Por essa expressão Jesus reconhecia que o motivo principal da perseguição de Paulo contra os cristãos estava em não ter ele resposta adequada aos seus argumentos. Era uma reação por meio da qual ele tentava resistir à convicção do Espírito Santo. Como um homem tangendo um boi, o Espírito Santo tinha estado levando Saulo para a verdade do evangelho, mas ele estava resistindo violentamente, escoiceando contra os aguilhões. Os argumentos de Estêvão foram como aguilhões; seu discurso final e o modo pelo qual morreu foram aguilhões; a propagação do evangelho e a resposta dos crentes eram aguilhões; os milagres que confirmavam a Palavra eram todos aguilhões. Em tudo isso estava ele ferindo-se perigosamente. Isso não significa que Saulo estivesse consciente de que esses fatos eram aguilhões ou mesmo que ele percebesse não possuir bons argumentos contra os crentes. Ele estava tão dominado pelo furor que não conseguia pensar senão em alguma coisa que pudesse detê-los. Mas agora que se via enfrentado por esse fato e por Cristo, não apenas como o homem Jesus mas como o divino Senhor, ele simplesmente respondeu: "Senhor, que farei?" Isto mostra uma completa mudança na atitude de Saulo, o que constitui evidência de genuíno arrependimento de sua parte. O Senhor então lhe disse que se levantasse e entrasse na cidade de Damasco. Ali lhe seria dito tudo o que deveria fazer. Jesus, na realidade, disse mais coisas a Saulo na ocasião, mas Lucas não registra a fim de deixar o restante para Saulo dizer em sua defesa diante de Agripa (At 26:16-18). Em Gálatas 1:1, 11, 12, 16 Saulo também deixa claro que foi comissionado diretamente por Jesus, não por algum homem. Em outras palavras, ele era um apóstolo genuíno ou "enviado", enviado pelo próprio Jesus. Enquanto isso, os homens que viajavam com Saulo emudeceram, ouvindo a voz (o som) mas não vendo ninguém. Como diz At 26:14, eles todos caíram ao solo mas tiveram condições de levantar-se antes que Saulo o fizesse. Saulo, ao que parece, fechou os olhos por causa do contínuo resplendor, mas ele viu Jesus. Então, quando se levantou do chão, nada podia ver. Seus companheiros de viagem o levaram pela mão até Damasco. Ali ficou três dias sem poder ver, e não comeu nem bebeu coisa alguma.

ANANIAS ENVIADO A SAULO (9:10-19)

◆ Tarefa a realizar ◆
Continue o comentário sobre a conversão de Saulo a partir do ponto em que ele termina. Os itens a seguir constituem material independente.

◆ Itens listados ◆

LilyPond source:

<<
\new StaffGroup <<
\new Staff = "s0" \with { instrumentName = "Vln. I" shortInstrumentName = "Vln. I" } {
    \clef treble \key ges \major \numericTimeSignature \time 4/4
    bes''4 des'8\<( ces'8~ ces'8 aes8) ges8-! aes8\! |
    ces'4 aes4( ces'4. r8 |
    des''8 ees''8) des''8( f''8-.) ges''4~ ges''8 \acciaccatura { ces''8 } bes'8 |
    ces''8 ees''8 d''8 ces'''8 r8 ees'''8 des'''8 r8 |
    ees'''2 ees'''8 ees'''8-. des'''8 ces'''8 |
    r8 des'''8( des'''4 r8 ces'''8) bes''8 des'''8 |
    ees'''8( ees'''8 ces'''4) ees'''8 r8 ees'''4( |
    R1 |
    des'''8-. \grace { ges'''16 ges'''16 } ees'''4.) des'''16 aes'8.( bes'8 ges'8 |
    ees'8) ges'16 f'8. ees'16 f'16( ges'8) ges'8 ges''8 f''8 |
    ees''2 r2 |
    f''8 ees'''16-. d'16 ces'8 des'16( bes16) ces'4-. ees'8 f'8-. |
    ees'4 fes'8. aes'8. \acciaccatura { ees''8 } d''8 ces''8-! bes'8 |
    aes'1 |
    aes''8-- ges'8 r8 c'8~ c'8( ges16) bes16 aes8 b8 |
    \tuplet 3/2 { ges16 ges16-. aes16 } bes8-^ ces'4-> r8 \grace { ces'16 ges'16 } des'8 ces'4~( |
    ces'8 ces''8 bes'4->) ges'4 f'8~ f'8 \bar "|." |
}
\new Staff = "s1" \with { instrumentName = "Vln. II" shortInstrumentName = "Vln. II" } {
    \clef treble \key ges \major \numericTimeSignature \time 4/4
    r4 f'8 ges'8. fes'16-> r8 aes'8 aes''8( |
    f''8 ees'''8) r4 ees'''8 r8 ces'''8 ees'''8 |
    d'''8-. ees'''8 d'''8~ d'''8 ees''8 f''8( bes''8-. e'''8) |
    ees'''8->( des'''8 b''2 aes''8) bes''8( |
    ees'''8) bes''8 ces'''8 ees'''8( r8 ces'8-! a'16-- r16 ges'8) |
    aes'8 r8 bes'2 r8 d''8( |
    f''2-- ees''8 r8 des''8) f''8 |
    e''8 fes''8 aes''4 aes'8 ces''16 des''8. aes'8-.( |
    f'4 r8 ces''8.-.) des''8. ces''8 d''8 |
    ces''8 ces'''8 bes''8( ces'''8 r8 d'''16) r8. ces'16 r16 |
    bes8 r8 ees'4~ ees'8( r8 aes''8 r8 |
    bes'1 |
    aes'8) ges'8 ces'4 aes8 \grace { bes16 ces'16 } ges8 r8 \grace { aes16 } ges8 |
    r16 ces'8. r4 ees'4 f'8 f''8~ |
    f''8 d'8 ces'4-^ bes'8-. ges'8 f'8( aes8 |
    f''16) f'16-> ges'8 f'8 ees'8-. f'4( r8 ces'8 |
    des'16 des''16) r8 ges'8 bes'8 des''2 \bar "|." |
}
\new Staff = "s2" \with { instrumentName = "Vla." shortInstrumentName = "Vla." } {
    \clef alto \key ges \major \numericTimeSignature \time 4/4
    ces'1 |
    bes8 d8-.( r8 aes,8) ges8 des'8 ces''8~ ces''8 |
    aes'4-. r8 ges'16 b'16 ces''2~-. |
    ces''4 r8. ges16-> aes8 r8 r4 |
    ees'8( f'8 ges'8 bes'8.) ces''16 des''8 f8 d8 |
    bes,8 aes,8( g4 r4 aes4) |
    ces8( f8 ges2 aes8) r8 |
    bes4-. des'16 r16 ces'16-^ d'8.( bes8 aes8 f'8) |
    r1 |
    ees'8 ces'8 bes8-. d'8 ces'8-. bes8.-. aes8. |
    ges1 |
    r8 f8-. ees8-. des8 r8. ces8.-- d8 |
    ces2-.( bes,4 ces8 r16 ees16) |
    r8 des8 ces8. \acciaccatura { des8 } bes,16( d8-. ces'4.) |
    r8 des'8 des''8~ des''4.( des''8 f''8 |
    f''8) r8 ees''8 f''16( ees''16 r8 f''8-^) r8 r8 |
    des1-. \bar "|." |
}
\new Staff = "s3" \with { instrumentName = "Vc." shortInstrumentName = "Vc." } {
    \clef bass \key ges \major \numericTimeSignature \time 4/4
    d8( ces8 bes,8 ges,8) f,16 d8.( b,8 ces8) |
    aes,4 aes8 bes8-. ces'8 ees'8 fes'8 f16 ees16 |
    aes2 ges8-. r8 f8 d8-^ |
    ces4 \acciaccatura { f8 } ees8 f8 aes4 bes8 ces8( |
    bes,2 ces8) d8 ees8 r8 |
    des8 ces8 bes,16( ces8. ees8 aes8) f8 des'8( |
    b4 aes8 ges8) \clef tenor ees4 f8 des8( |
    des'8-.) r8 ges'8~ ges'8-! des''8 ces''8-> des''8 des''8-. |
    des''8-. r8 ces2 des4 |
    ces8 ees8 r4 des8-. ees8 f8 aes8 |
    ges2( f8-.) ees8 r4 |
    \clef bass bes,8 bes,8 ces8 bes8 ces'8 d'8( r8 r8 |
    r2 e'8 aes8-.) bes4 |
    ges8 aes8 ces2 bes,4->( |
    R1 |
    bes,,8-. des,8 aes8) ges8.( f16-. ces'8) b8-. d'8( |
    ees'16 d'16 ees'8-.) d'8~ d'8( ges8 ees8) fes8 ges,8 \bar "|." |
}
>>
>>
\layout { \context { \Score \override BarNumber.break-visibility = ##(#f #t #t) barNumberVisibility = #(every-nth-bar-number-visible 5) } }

◆ Resultado da tarefa ◆
No terceiro dia o Senhor (Jesus) apareceu a um discípulo chamado Ananias, judeu piedoso convertido ao Senhor (At 22:12). A aparição estava em uma visão em que Jesus lhe dizia que fosse à rua (rua estreita) chamada Direita. Nos tempos antigos ela ia em linha reta de um extremo da cidade ao outro, e ainda é, hoje, uma rua importante de Damasco. Ali devia procurar na casa de Judas, por Saulo de Tarso: pois eis que, surpreendente e inesperadamente, enquanto Saulo estava orando ele tinha visto (em uma visão) um homem chamado Ananias entrando e impondo as mãos sobre ele, de modo que ele recobrasse a vista. Ananias, a princípio, fez objeção. Ele tinha ouvido de muitos acerca das muitas coisas más que Paulo fizera aos santos do Senhor em Jerusalém. Era evidente que Ananias era um judeu natural de Damasco ou que ali vivera por longo tempo. Obviamente muitos dos crentes que fugiram da perseguição tinham vindo para ali e trazido notícias da ferocidade de Saulo. Já haviam chegado, também, as notícias de que Saulo trazia autorização dos principais dos sacerdotes para prender todos os que invocavam o nome de Jesus. Assim, a igreja em Damasco devia estar-se preparando para enfrentar a mesma espécie de dispersão que ocorreu por causa da perseguição em Jerusalém. O Senhor insistiu com Ananias para que fosse e lhe garantiu que Saulo era seu próprio vaso escolhido para levar seu nome perante os gentios (as nações) e também perante reis e os filhos (descendentes, povo) de Israel. Além disso, Jesus mesmo mostraria a Saulo (adverti-lo-ia, indicar-lhe-ia) quanto seria necessário para ele sofrer por causa do seu nome. Ananias obedeceu, entrou na casa, e impôs as mãos sobre Saulo, chamando-o irmão. Deste modo reconhecia que Saulo era, agora, um crente. Então explicou que o Senhor Jesus o enviara, e identificou o Senhor como Jesus que apareceu a Saulo na estrada quando este viajava rumo a Damasco. Esta explicação provavelmente parecia necessária a Ananias, porque os judeus, normalmente, usavam o termo Senhor para se referir a Jeová (Iavé), o verdadeiro Deus. Mas isto, na realidade, não era necessário, pois Saulo já havia reconhecido Jesus como Senhor. Ananias acrescentou que o Senhor o enviara por duas razões: A primeira era para que Saulo recuperasse a vista; a segunda, que ele pudesse ser cheio do Espírito Santo.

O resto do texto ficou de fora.